**Recorded data:**
'''
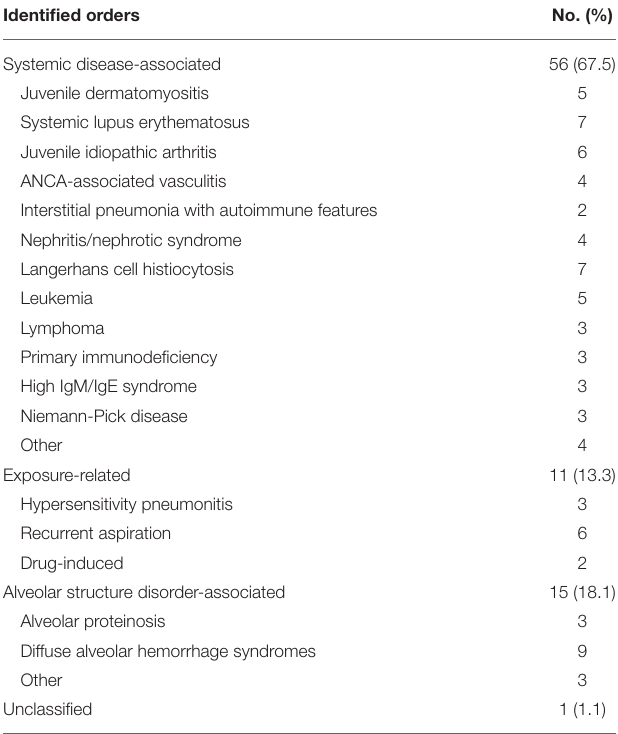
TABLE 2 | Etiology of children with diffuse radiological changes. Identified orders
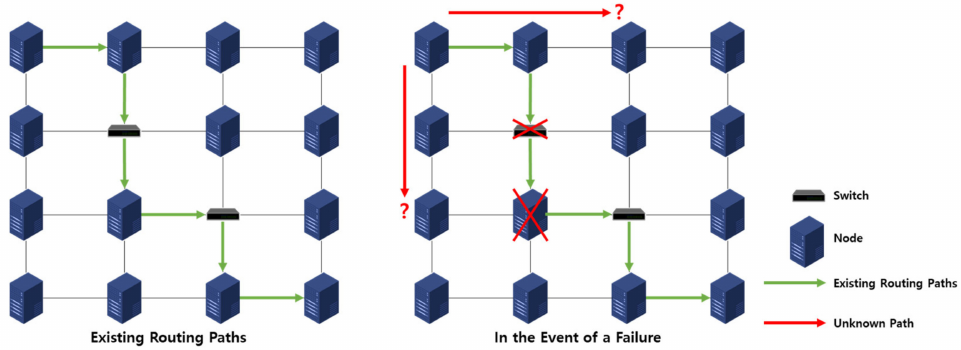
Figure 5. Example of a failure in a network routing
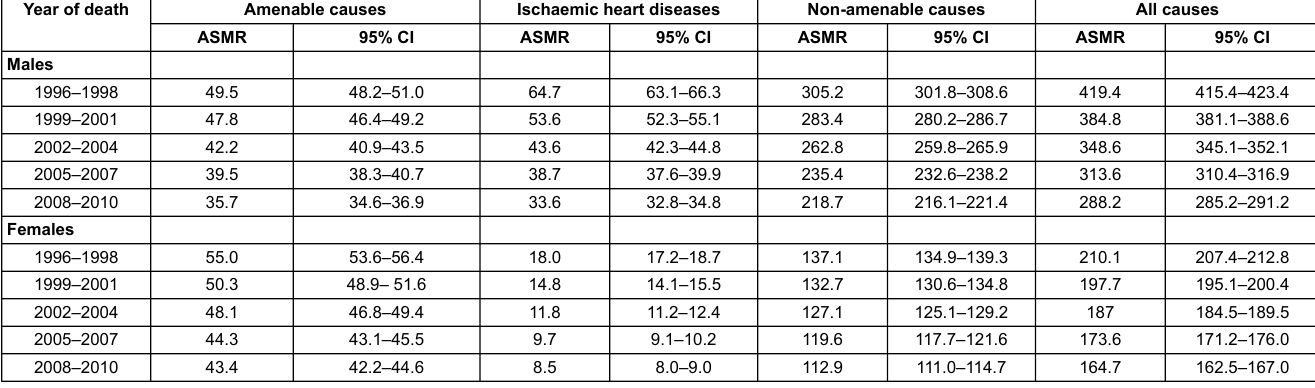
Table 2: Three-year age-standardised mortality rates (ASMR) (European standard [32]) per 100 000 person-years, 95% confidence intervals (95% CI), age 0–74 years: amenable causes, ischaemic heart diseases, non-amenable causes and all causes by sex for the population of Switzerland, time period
'''
**Problem to work on:** Only the pictures stay behind; everything else in the data above is to be retyped exactly.

**Your solution:**
TABLE 2 | Etiology of children with diffuse radiological changes. Identified orders
Figure 5. Example of a failure in a network routing
Table 2: Three-year age-standardised mortality rates (ASMR) (European standard [32]) per 100 000 person-years, 95% confidence intervals (95% CI), age 0–74 years: amenable causes, ischaemic heart diseases, non-amenable causes and all causes by sex for the population of Switzerland, time period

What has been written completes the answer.